Rep. Bennie Thompson, 74, is the longest serving Black elected official in the state of Mississippi. While the House’s Jan 6. Committee continues its hearing on the pro-Trump insurrection, Thompson has seen history unfold as well as repeat itself. He shared his reaction in his latest statement to the committee, according to ABC News.
Thompson embarked on his activism journey at Tugaloo College, per ABC. He worked on grassroots initiatives to help Black people register to vote. After he graduated in 1968, he continued his work as the first Black mayor of Bolton, Miss. The New York Times wrote in 1993 that as state representative, Thompson was linked to the effort to consolidate Black political power following the passing of the Voting Rights Act of 1965.
He ain’t backed down before and he certainly won’t now.

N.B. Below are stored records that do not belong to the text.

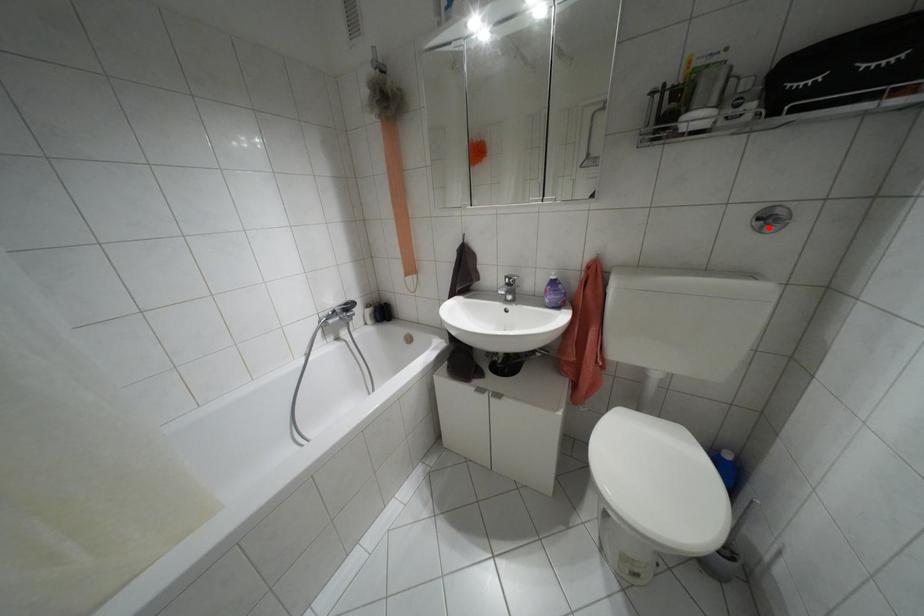
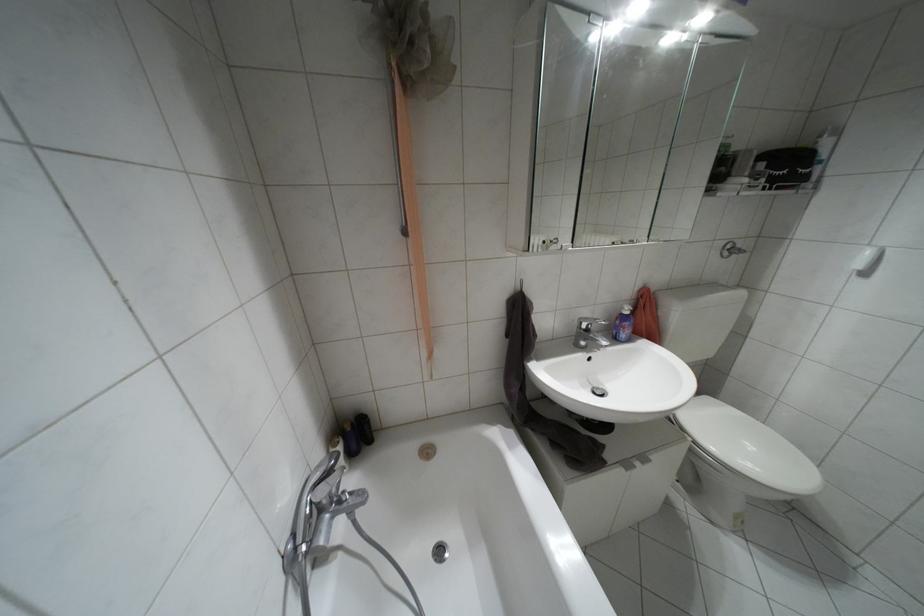
In the second image, find the point that corresponds to the highlighted location in the first image.

(723, 254)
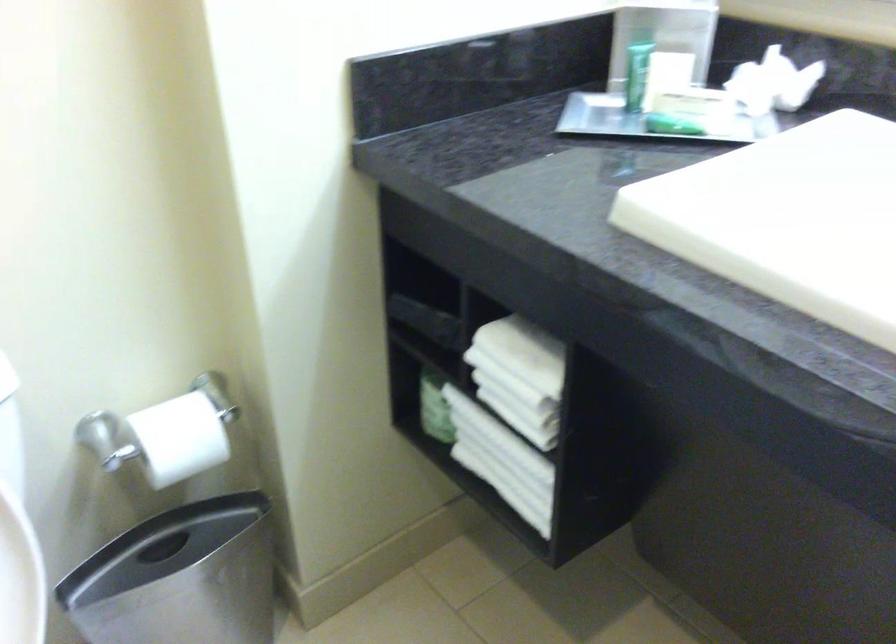
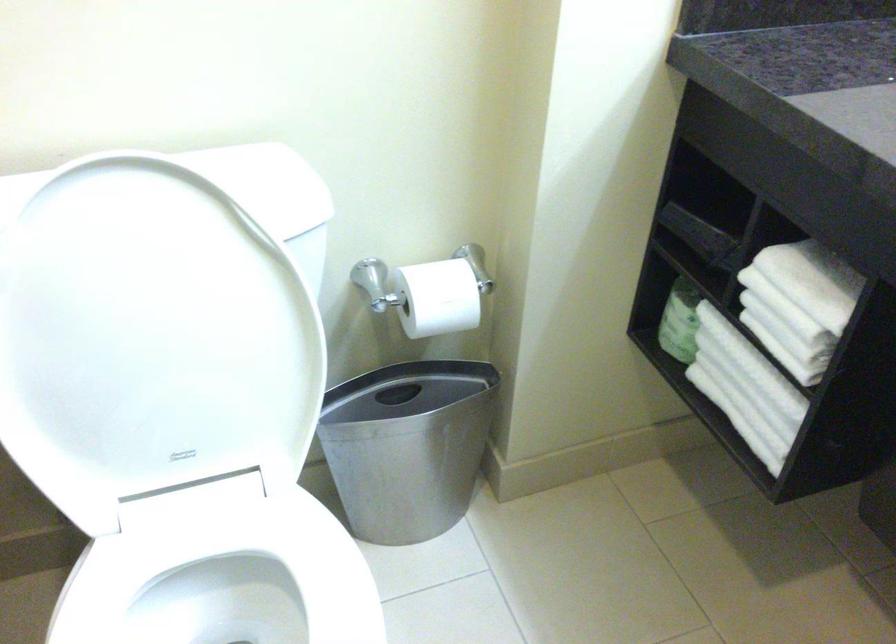
Find the pixel in the second image that matches point (176, 440) in the first image.

(436, 298)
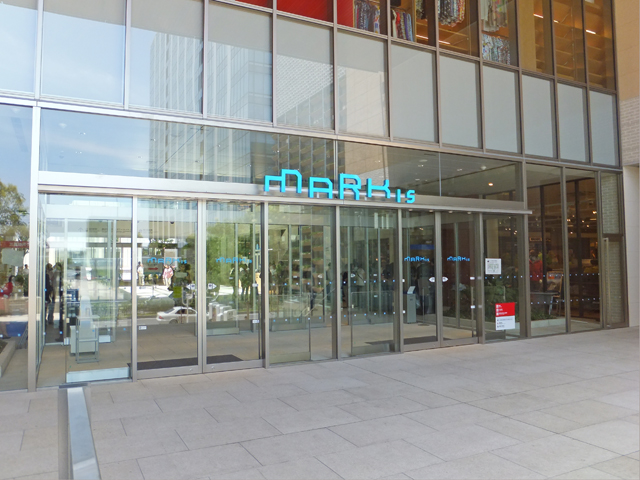
Image resolution: width=640 pixels, height=480 pixels. In order to click on multiple sliding glass doors in this screenshot , I will do `click(301, 296)`.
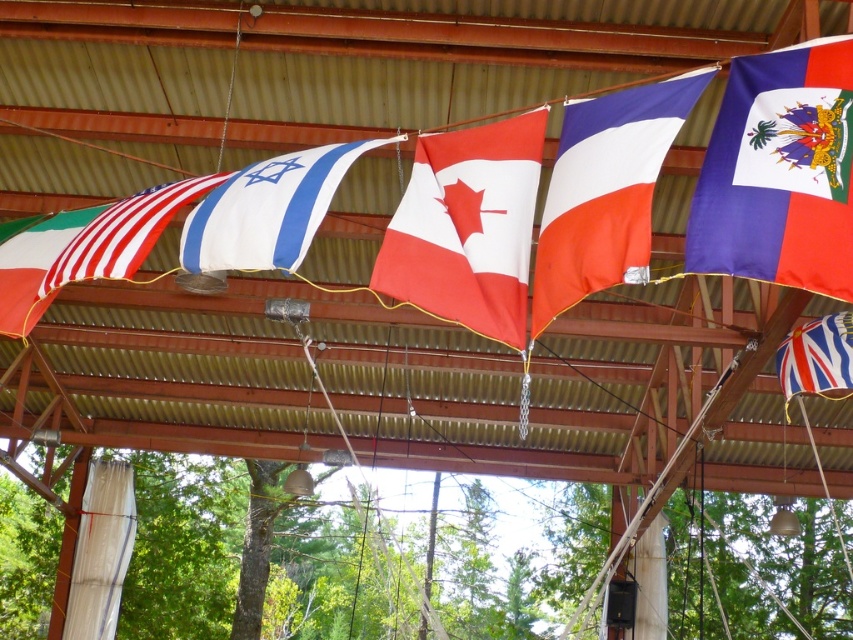
Does red/white fabric canadian flag at center appear over white cotton flag at center?

No.

Which is behind, point (514, 292) or point (612, 99)?

Positioned behind is point (612, 99).

Find the location of a particular element. The width and height of the screenshot is (853, 640). red/white fabric canadian flag at center is located at coordinates (467, 227).

Does point (194, 182) come closer to viewer compared to point (312, 156)?

No.

Can you confirm if matte white flag at left is bigger than white fabric flag at center?

Indeed, matte white flag at left has a larger size compared to white fabric flag at center.

What do you see at coordinates (83, 246) in the screenshot? The image size is (853, 640). I see `matte white flag at left` at bounding box center [83, 246].

This screenshot has height=640, width=853. Find the location of `matte white flag at left`. matte white flag at left is located at coordinates (83, 246).

Is white cotton flag at center below striped cotton flag at upper right?

No.

Can you confirm if white cotton flag at center is smaller than striped cotton flag at upper right?

Actually, white cotton flag at center might be larger than striped cotton flag at upper right.

Who is more distant from viewer, (561, 252) or (807, 356)?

“People I know fought and died in this country for me to have the right to represent them and for them to have the right to vote. I’m not going to let any insurrectionist, rioter, crazy person come here and take this pin,” he told CNN last month, referring to the warning his congressional pin would make him a target for rioters.
More on Thompson from ABC News:
“I am from a part of the country where people justified the actions of slavery, the Ku Klux Klan and lynching. I’m reminded of that dark history as I hear voices today try and justify the actions of insurrectionists on Jan. 6, 2021,” he said.
He knew democracy wasn’t a given. His father didn’t live to see the day the Civil Rights Act changed access to democracy for Black Americans. And Thompson was raised in Mississippi in the shadow of Jim Crow.
“I take nothing for granted,” he told the Jackson Free Press in 2012. “My first school I attended in this town was called Bolton Colored School. I walked past Bolton School to get to Bolton Colored School. My mama and daddy worked, paid taxes, but their son had to attend an inferior school. That’s history. I don’t ever want history to repeat itself. To that extent, I have always been a champion of making our system of government work for everybody.”
As often as younger generations may complain about the old heads in the government, there are some who are on our side and have been even before we were born. Thompson said leading the investigation into the Capitol riot is a reminder to voters of what they almost lost - a right Black people fought and died for.
For Thompson, this is a full circle moment.
“Our democracy is at stake. We have to defend our democracy. We have to defend our government,” said Thompson via ABC.